Since Mitt Romney’s 47% video hit the web the shape of American society—whether a “government-centric” welfare state or a culture of financially self-reliant individualists—has come front and center in the campaign debate.
The Romney-Ryan cult of every-man-for-himself economic individualism, largely attributed to Ayn Rand worship, was thrown into stark relief at Romney’s press conference when he drew a distinct line between himself and Obama: Obama is the guy who wants a “government-centric” (he kept using that term) society, and Romney, who claims to be entirely self-made, wants “economic freedom.”
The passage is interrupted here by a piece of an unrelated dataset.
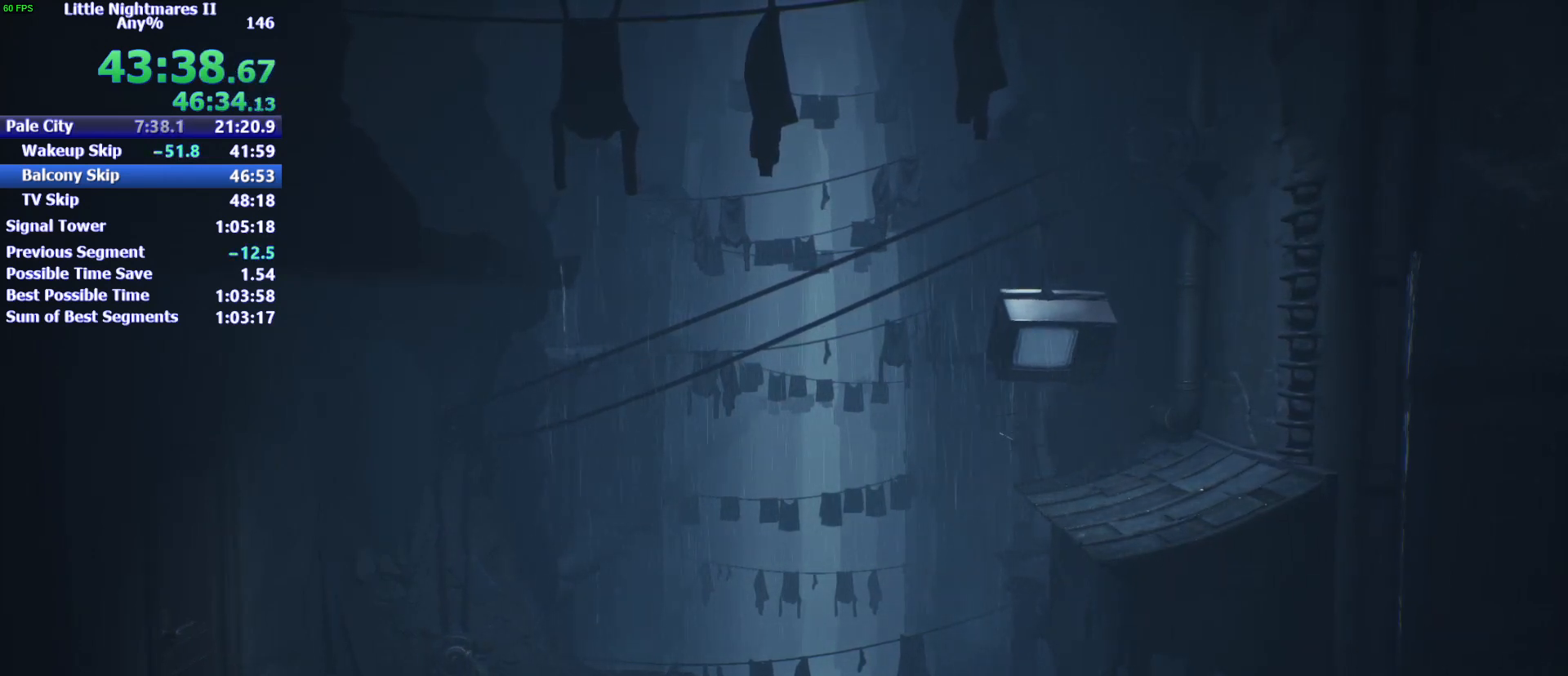
{"keys": ["s"], "mouse": [], "events": [[100, "w", "up"], [200, "s", "down"], [267, "a", "up"], [267, "mouse_left", "up"]]}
Problem is, as the New York Times reports this morning, Romney is actually more “dependent” on party bureaucracy than Obama is.
Due to FEC rules that both parties play by, the fact that Romney raised money from a few big donors rather than lots of smaller donors means that more of his money gets pooled in with the RNC as a whole and then “redistributed” to Romney, whereas Obama gets to keep his money for himself and spend it how he chooses.
Mr. Obama gathered more money in his own campaign account than Mr. Romney, whose advantage lies in raising large checks that primarily benefit the R.N.C.
Far less money went to the Democratic National Committee, which is playing less of a role for Mr. Obama at this stage in the race.
In aggregate the GOP has more cash on hand, which may give it a strategic advantage as it “redistributes the wealth” (are you getting the irony here?) to Romney and other GOP candidates up for election.
But symbolically it’s a potent metaphor that Obama is the one with the financial self-reliance in the presidential race, not Mr. Romney.